(Beginning of Extracted data)

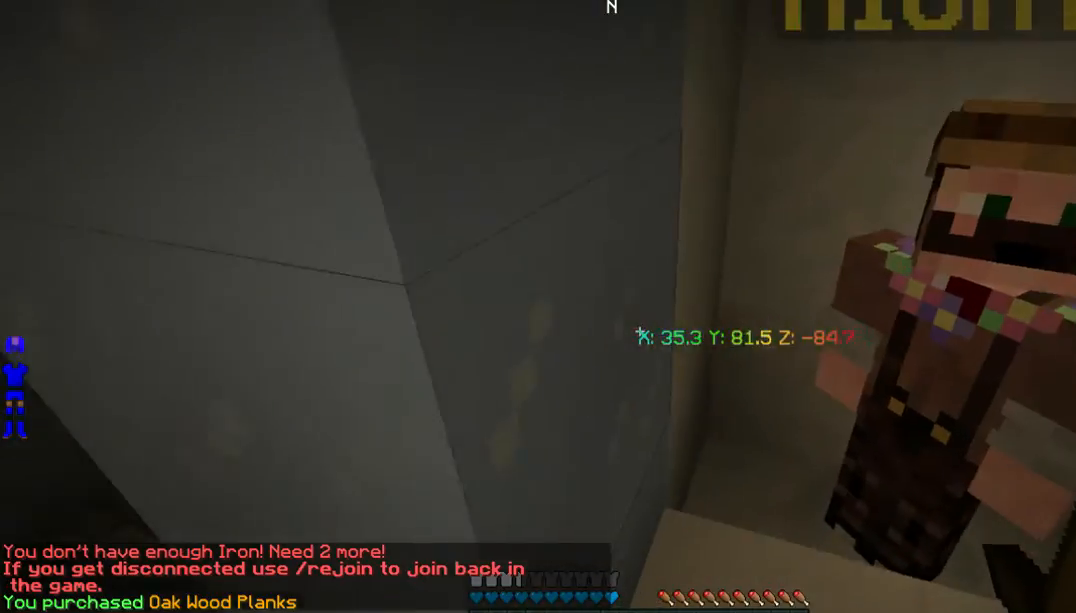
Gameplay with keyboard and mouse; each line is a JSON object with the keys and mouse buttons held at the frame after it. "events" lists presses ("down") and releases ("up") of "a", "d", "s", "w", "mouse_left" and "mouse_right" between this image and that frame as [ms after this image, input, new state], when the widget could be followed in between. "mouse_left", "mouse_right" = the "left", "right" buttons of the "mouse" list. No other keys are recorded. Fast repeated clicks can show as one long hold. Mouse movement is not recorded.
{"keys": ["a", "w"], "mouse": []}
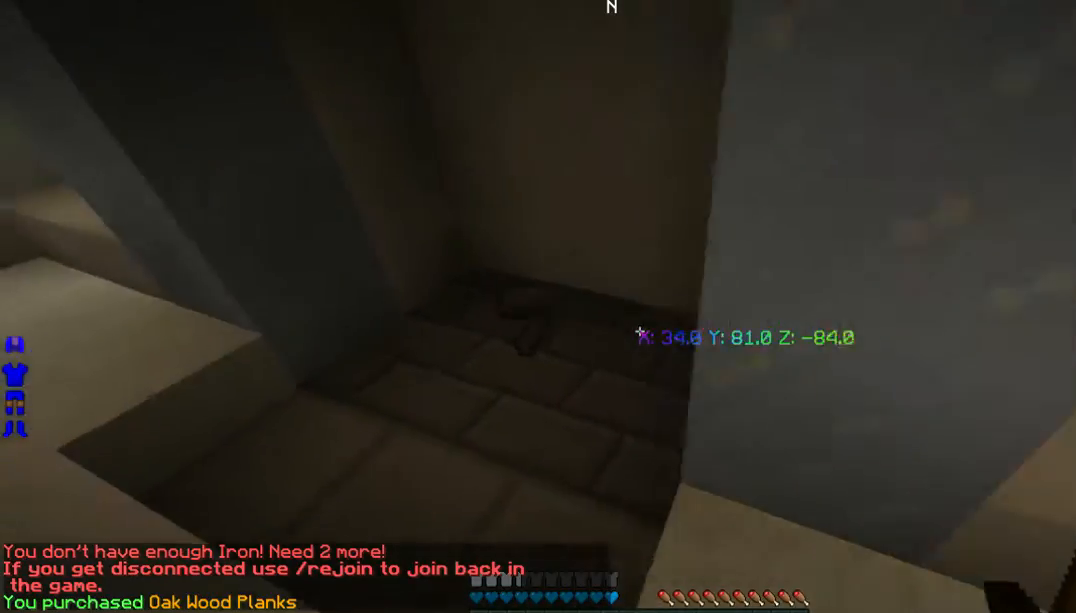
{"keys": ["w"], "mouse": [], "events": [[100, "a", "up"]]}
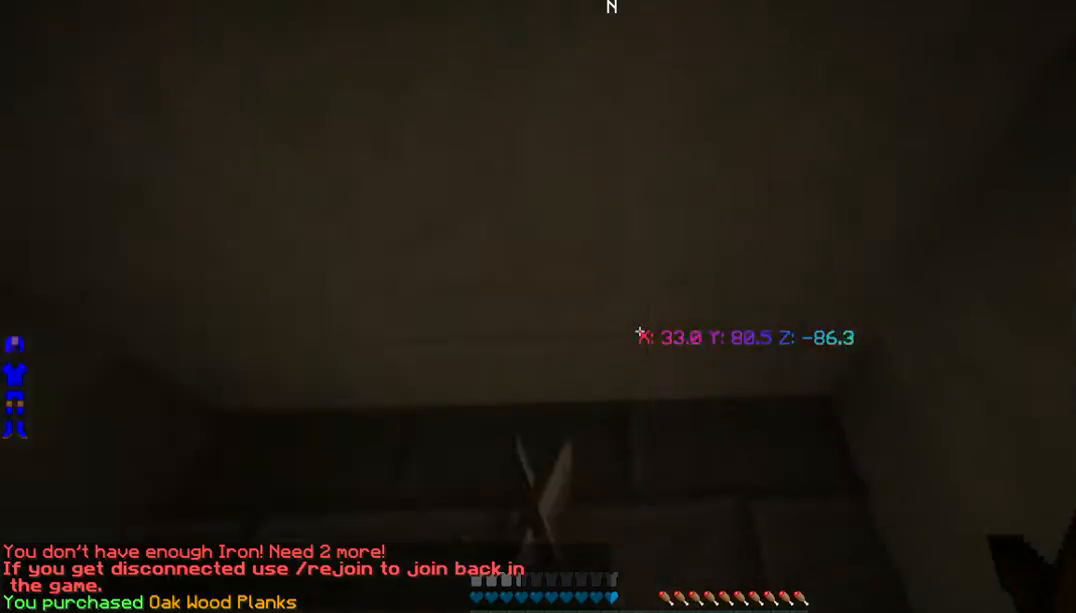
{"keys": ["w"], "mouse": [], "events": []}
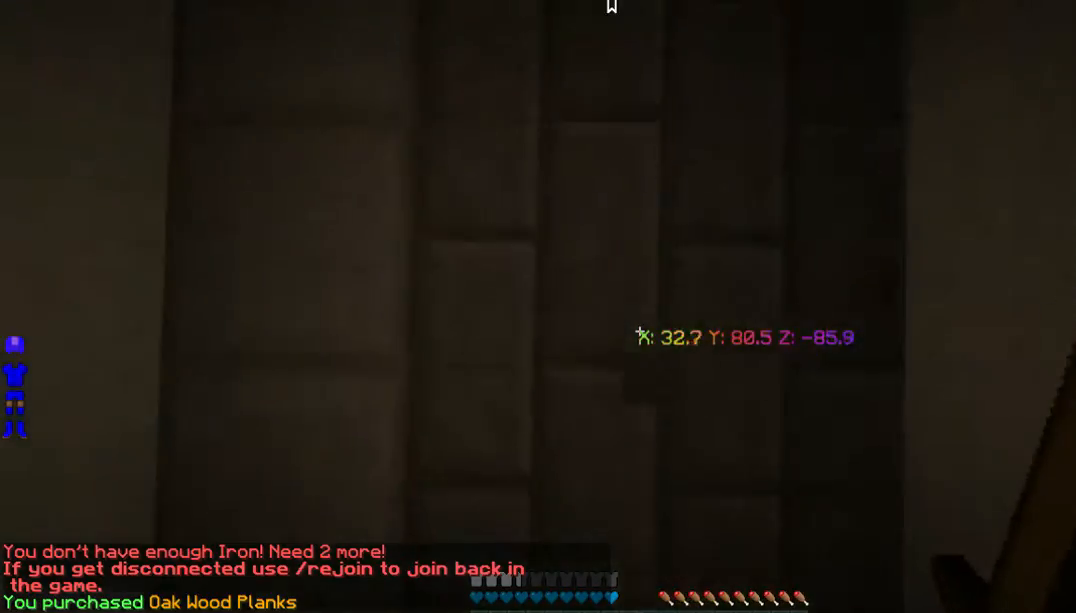
{"keys": ["w"], "mouse": [], "events": []}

(End of Extracted data)

Problem to solve: In how many lines of the data does the string "events" appear? Only the number should be given.

Response for this exercise: 4